(openPR) Der Stadtverband Chemnitz der Kleingärtner e.V. und direktvombeet.de starten in dieser Woche in ganz Chemnitz eine Aktion zur Rettung von Gartenfrüchten. Gemeinsam möchte man mit allen Chemnitzern und Kleingärtnern der Stadt das ungenutzte Gartenobst und -gemüse umverteilen, bevor es am Baum hängen bleibt oder auf dem Kompost landet.
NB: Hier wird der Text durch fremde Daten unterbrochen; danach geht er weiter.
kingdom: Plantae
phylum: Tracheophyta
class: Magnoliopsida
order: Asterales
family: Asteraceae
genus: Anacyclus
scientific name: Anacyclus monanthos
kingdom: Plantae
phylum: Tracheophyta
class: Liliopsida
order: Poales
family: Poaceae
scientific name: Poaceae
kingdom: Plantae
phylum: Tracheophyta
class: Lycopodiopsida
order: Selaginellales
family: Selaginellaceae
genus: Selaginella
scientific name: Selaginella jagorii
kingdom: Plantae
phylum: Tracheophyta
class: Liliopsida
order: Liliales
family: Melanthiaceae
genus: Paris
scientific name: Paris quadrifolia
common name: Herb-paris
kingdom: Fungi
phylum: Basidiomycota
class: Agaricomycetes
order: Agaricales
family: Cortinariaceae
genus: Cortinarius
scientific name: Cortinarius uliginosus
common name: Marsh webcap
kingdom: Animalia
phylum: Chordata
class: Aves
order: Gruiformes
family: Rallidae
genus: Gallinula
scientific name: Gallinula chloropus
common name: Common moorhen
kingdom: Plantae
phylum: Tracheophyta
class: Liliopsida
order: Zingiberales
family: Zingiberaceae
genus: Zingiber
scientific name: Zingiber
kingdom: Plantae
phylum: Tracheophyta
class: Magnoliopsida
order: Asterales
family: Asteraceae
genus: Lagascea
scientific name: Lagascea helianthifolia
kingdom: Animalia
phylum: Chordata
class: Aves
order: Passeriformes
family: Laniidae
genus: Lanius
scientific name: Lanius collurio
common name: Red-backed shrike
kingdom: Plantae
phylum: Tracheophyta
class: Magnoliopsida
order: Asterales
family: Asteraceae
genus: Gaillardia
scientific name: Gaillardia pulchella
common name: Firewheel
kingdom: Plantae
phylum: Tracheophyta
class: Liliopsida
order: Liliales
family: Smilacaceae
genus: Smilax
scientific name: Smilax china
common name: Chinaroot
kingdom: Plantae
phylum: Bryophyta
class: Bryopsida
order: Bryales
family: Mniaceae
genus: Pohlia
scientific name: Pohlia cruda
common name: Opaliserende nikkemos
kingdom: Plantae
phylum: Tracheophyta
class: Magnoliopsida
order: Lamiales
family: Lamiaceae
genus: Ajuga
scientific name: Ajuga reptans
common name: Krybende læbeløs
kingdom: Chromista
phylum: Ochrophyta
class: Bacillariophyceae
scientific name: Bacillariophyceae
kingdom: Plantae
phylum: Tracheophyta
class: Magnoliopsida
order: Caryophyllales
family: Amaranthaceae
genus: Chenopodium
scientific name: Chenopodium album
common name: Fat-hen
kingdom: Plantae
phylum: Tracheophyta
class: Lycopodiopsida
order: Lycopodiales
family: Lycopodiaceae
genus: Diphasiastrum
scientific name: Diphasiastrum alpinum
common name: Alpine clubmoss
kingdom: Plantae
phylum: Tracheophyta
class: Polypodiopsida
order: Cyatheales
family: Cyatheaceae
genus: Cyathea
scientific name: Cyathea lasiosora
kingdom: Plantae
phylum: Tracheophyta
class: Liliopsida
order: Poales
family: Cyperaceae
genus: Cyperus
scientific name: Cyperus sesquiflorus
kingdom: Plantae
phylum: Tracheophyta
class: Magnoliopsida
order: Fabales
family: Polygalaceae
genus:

Dazu haben am letzten Freitag alle 180 Kleingartenvorstände der Stadt Chemnitz ein Aktionspaket erhalten, welches einen Aushang und ANHÄNGER von FRISCHE enthält. Wer mitmachen möchte, kann sich einen Anhänger von seinem Gartenvorstand oder beim Stadtverband abholen und an seinem Gartentürchen befestigen. Damit signalisiert der Gärtner, dass in diesem Garten keine Früchte auf dem Kompost landen, sondern verbraucht werden. Gleichzeitig sind Vorbeikommende und Spaziergänger aufgefordert, mit dem Kleingärtner ins Gespräch zu kommen und nach überschüssigem Obst und Gemüse zu fragen oder auch gern Hilfe anbieten.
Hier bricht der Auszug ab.